L’immagine guida è quella di una Chiesa della misericordia, contro una pastorale avara, condizionata dalla visione di una Chiesa più ideale che reale. L’ecclesiologia di comunione porta a convertirsi al principio relazionale dove contano le persone mostrando «che la relazione con il nostro Padre esige e incoraggia una comunione che guarisca, promuova e rafforzi i legami interpersonali» (EG 67).

La Chiesa deve crescere lasciando da parte l’istinto di conservazione che porta a dire «si è fatto sempre così» (EG 33). Il principio è che la Chiesa «non evangelizza se non si lascia continuamente evangelizzare» dal Verbo (EG 174). Immersa nella storia essa ha bisogno di lasciarsi plasmare dalla Parola che annuncia perché possa veramente raggiungere tutti. La Chiesa di Papa Francesco si trova in una condizione di dono e pone se stessa e le sue attività al servizio di Cristo nel mondo. La Chiesa deve farsi vangelo prima ancora che evangelizzare.

È necessario passare «da una pastorale di semplice conservazione a una pastorale decisamente missionaria» (EG 15), perché «l’attività missionaria rappresenta la massima sfida per la Chiesa» (EG 15). Una sfida non rivolta solamente a chi vive particolari ministeri nella comunità cristiana: infatti «tutti siamo chiamati a questa nuova “uscita” missionaria» (EG 20), per far risplendere «la bellezza dell’amore salvifico di Dio manifestato in Gesù Cristo morto e risorto» (EG 36). Pertanto, la Chiesa intera è chiamata ad assumere questo dinamismo in termini di apertura avendo cura di privilegiare «i poveri, e gli infermi, coloro che spesso sono disprezzati e dimenticati, “coloro che non hanno da ricambiarti” (Lc 14, 14)» (EG 48).

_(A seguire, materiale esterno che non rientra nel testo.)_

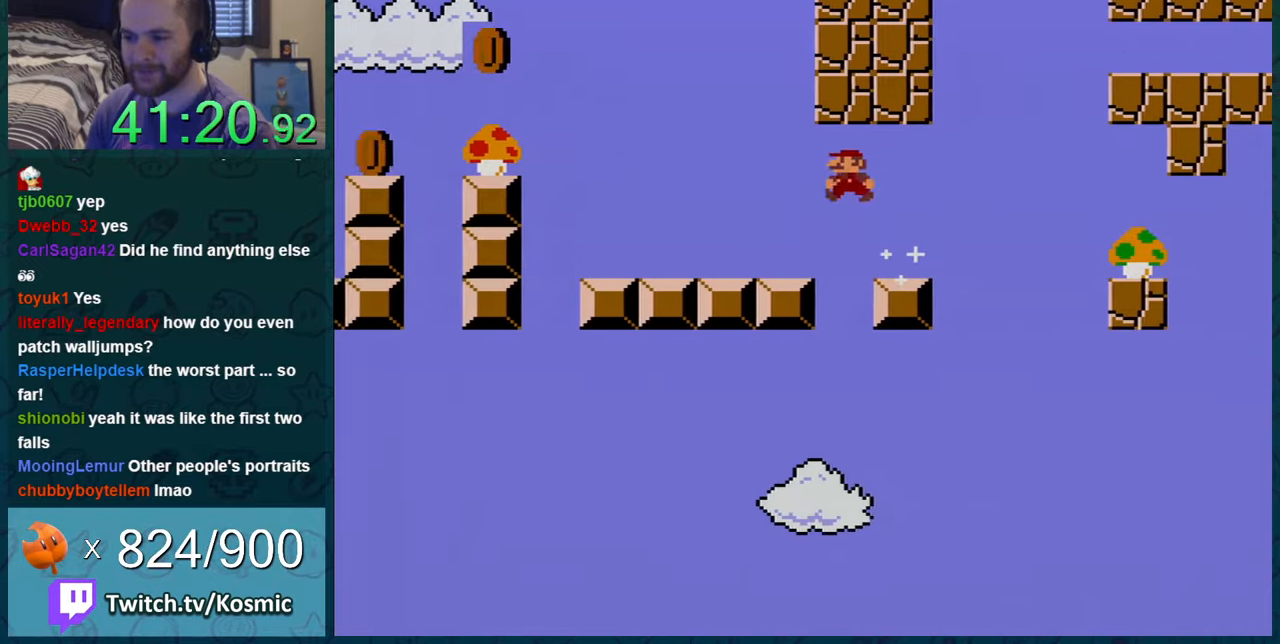
{"buttons": ["B", "Y", "DPAD_LEFT"], "events": [[101, "DPAD_RIGHT", "down"], [234, "DPAD_RIGHT", "up"], [368, "DPAD_LEFT", "down"], [434, "B", "down"]]}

Voglio richiamare un’ultima sottolineatura comprensibile solo se letta alla luce del cammino postconciliare che ha segnato l’esperienza personale di Papa Francesco: la dimensione popolare. Il Concilio Vaticano II ci ha consegnato l’immagine di Chiesa come popolo di Dio: una comunità di battezzati resa protagonista del proprio ruolo, protagonista della missione apostolica e non destinataria passiva, soggetto di Chiesa e non solo oggetto della cura pastorale di Vescovi e parroci.

In questo modo, miei cari amici, questa casa di Dio tra le nostre case diventa la casa comune, la casa di tutti e di ciascuno, dove nessuno si sente estraneo o forestiero. Dove chi ha, impara a condividere e chi non ha, impara ad accogliere.

Luogo di accoglienza, inclusivo, dove sarà annunciata la fede ma si vivrà in unità con chi è in continua ricerca della verità. I ragazzi e i giovani trovino realmente e fattivamente in questa chiesa e nei suoi locali pastorali, lo spazio ideale per crescere come «buoni cristiani e onesti cittadini». Sarà la Casa di Dio, la tenda dell’Altissimo tra le case degli uomini.

È questo il primo impegno di una comunità parrocchiale che riceve la sua Chiesa. Abbiate cura, parrocchiani e parroco, che questa sia sempre la casa di tutta la comunità, soprattutto la casa dei poveri, cioè dei crocifissi risorti. San Giuseppe, uomo giusto, custodisca questo tempio e questa comunità. Amen.